California Institute of Technology (Caltech) researchers have identified part of the Martian surface that was once a delta where a river likely emptied into an ocean, according to a news release.

The ocean, if it ever existed could nearly covered Mars' northern hemisphere and stretched over one-third of the planet.

"Scientists have long hypothesized that the northern lowlands of Mars are a dried-up ocean bottom, but no one yet has found the smoking gun," says Mike Lamb, an assistant professor of geology at Caltech and a coauthor of the study, published July 12 in the Journal of Geophysical Research.

Lead author Roman DiBiase, a postdoctoral scholar at Caltech, said the finding did not prove the existence of an ocean, but provided the strongest evidence to date. The red planet's northern hemisphere is flat and has a lower elevation than the southern hemisphere, much like many ocean basins on Earth.

The research team used new high-resolution images from the Mars Reconnaissance Orbiter (MRO) satellite to study the 100-square-kilometer area believed to have once been a coastline.

The area in the photos, Aeolis Dorsa, is about 1,000 kilometers east of the Gale Crater, where Mars rover Curiosity has been exploring.

Scientists have discovered deltas on Mars before with most being inside a geological crater. Therefore, water most likely flowed into a lake, not an ocean.

"This is probably one of the most convincing pieces of evidence of a delta in an unconfined region-and a delta points to the existence of a large body of water in the northern hemisphere of Mars," DiBiase said.

There are other explanations for the latest delta discovery. For example, there could be a large geological boundary like a crater that was erased over time, Lamb suggested.
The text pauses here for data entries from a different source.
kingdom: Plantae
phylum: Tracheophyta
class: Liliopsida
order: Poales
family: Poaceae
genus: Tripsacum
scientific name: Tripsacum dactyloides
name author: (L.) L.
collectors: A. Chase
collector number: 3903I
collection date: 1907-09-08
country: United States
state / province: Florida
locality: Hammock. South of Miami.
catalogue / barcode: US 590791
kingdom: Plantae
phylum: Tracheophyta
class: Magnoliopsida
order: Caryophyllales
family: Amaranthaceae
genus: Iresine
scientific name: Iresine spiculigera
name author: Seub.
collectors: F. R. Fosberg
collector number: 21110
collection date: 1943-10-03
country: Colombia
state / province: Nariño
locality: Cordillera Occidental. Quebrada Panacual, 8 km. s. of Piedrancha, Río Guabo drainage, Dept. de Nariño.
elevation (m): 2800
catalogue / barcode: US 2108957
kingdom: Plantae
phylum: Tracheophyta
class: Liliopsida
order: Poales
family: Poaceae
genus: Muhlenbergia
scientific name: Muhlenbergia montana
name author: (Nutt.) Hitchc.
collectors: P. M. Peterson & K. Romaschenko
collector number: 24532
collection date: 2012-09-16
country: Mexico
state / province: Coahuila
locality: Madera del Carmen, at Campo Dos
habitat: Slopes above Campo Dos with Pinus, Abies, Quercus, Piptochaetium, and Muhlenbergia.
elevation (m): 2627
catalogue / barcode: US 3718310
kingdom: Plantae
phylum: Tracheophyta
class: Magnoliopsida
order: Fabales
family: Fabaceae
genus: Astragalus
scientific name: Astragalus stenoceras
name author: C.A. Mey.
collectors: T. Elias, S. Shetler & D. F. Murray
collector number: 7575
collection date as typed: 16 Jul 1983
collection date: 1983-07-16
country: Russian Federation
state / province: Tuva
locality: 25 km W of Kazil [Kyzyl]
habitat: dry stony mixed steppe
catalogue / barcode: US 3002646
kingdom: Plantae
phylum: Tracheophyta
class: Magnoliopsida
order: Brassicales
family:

The next step for the researchers is to continue examining the area most likely to be the coastline.

"In our work and that of others-including the Curiosity rover-scientists are finding a rich sedimentary record on Mars that is revealing its past environments, which include rain, flowing water, rivers, deltas, and potentially oceans," Lamb said. "Both the ancient environments on Mars and the planet's sedimentary archive of these environments are turning out to be surprisingly Earth-like."